Van Eeden's point is not that in lucid dreams one may experience (be conscious about) the "unconscious," in Freud's sense. Freud, because of his manifest/latent distinction, as already mentioned, is forced to deny that the manifest dream is an experience at all. Thus experiences connected to the manifest dream (such as those reported by van Eeden and other lucid dreamers) have no relevance for the meaning of dreams. Such issues will be discussed further in a different context (Terwee & Rooksby, 1990).
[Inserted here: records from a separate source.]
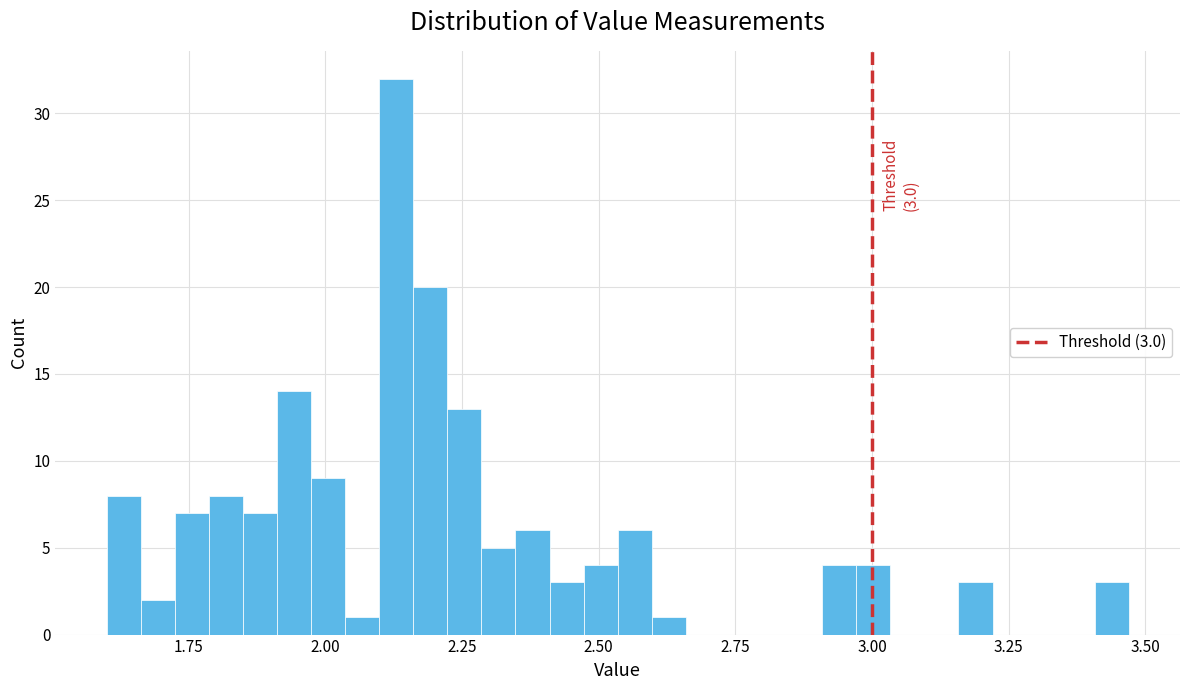

Read against the x-axis, roughly where is the centre of the tallest bar?

2.15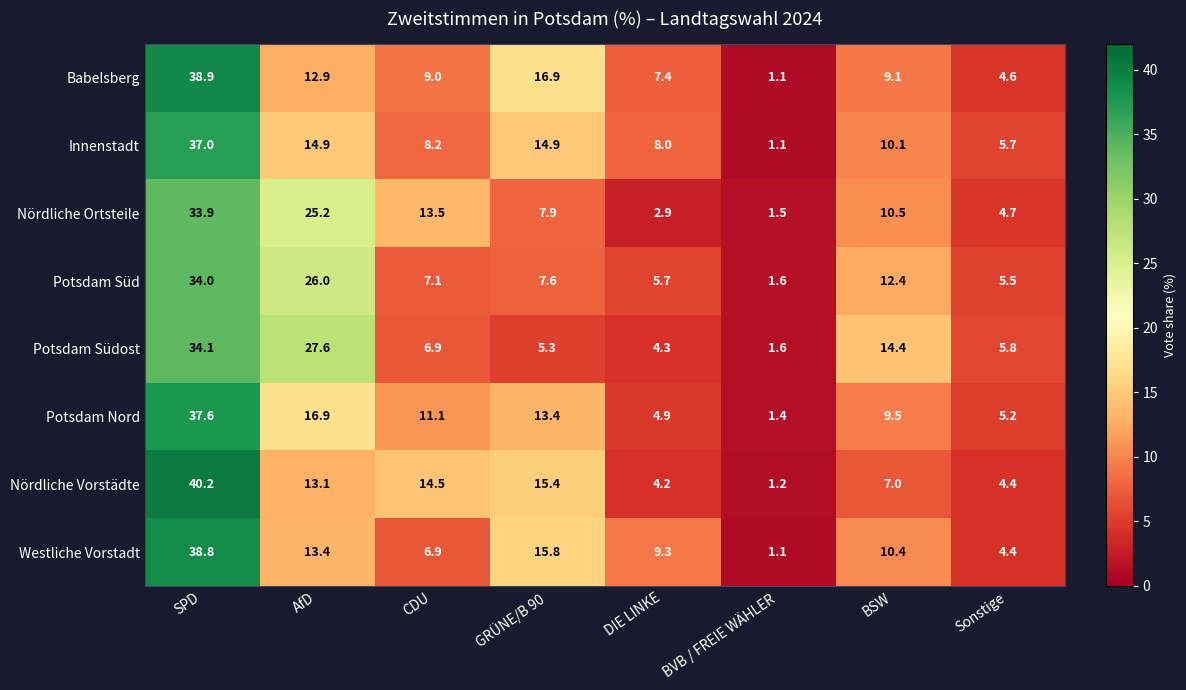

Is it true that Potsdam Nord equals 3.0 at DIE LINKE?

False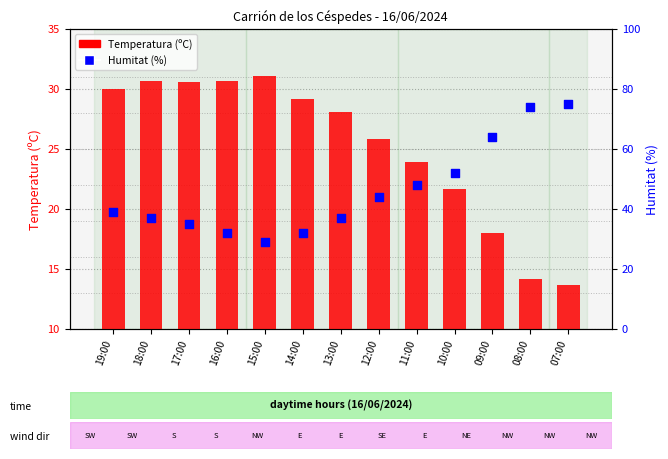

At which category is the sum across all series the highest?

07:00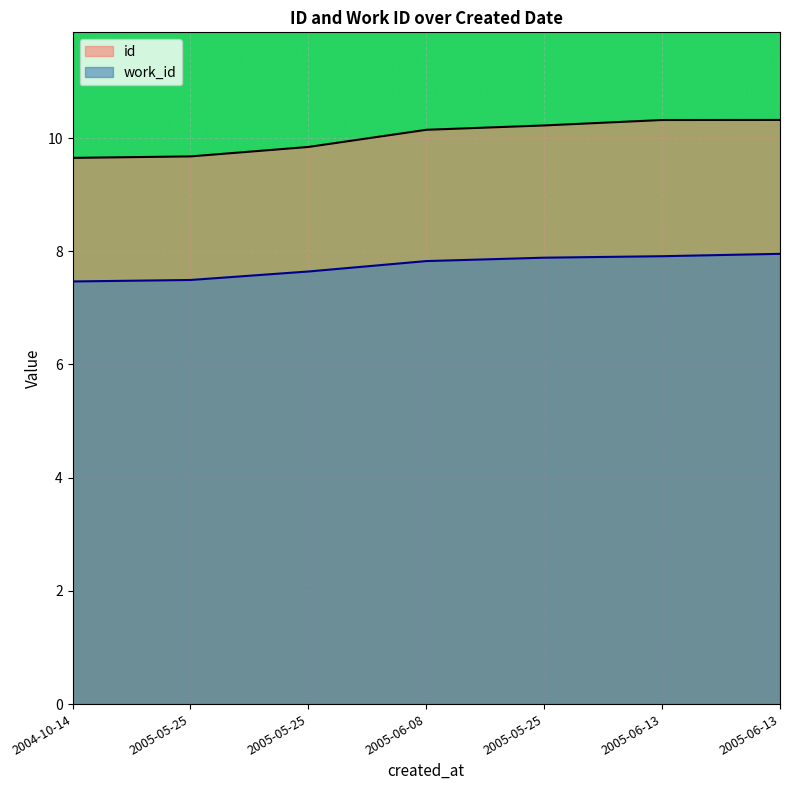

The value of id at 2005-05-25 is 4.5. True or false?

False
This article has provided missing elements of the historical context surrounding the emergence of lucid dreaming as a concept in the early part of this century. It has answered in part the question regarding possible contact between Freud and van Eeden. Yet there are still questions which need to be dealt with, related both to van Eeden's sudden conversion to psychoanalysis and to his apparent withdrawal from it. Also, it may be asked what possible conversations or written exchanges about lucid dreaming that Freud or van Eeden might have had with any of the other members of the movement (Jones or Jung, for example). It seems likely that since van Eeden's involvement with psychoanalysis was short-lived there may be little to add to the correspondence questions. However, since there was contact, and Freud did know about the concept of lucid dreaming, a new area of research has presented itself. New areas of discussion may prove to be very interesting to follow up, perhaps along lines relative to the tension between lucidity and psychoanalytic notions (e.g., the manifest dream, wish-fulfillment, and Freud's denial of judgment in dreams), or van Eeden's ideas as expressed in the Diaries or any of his other written work in relation to psychoanalytic ideas in general. Based on the answers to some of these questions it will be possible to see how the equivalent of the lucidity concept was treated in subsequent psychoanalytic writings and in what form it now takes (if any). We hope that it will not be long before a proper history of both lucid dreaming and perhaps dream research in the last century itself will be constructed, with all the insight and understanding that such a history could bring.